§ **TASK BRIEF**
Copy the lines in the records below, starting with the line that contains "1000m west of Qianxihai" and ending with the line that contains "Laboratorium Baja Tahan Kimia", both included.

#### SOURCE DATA

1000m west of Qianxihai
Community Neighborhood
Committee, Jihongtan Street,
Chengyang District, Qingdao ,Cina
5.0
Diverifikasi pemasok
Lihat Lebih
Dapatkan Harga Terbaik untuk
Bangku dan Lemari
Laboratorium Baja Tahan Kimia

########
#### SOURCE DATA

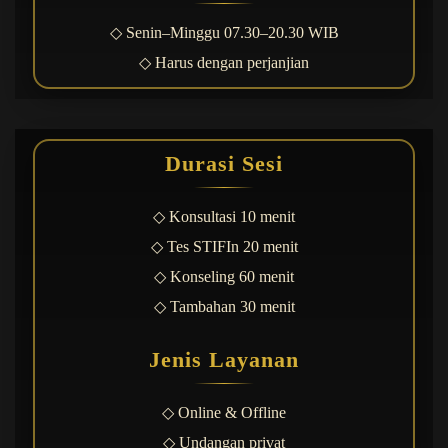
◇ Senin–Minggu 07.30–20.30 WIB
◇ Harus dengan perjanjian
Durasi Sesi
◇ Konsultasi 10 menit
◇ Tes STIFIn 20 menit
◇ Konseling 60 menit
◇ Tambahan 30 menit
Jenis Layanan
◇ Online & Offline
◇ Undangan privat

########

§ **SOLUTION TO THE EXERCISE**
1000m west of Qianxihai
Community Neighborhood
Committee, Jihongtan Street,
Chengyang District, Qingdao ,Cina
5.0
Diverifikasi pemasok
Lihat Lebih
Dapatkan Harga Terbaik untuk
Bangku dan Lemari
Laboratorium Baja Tahan Kimia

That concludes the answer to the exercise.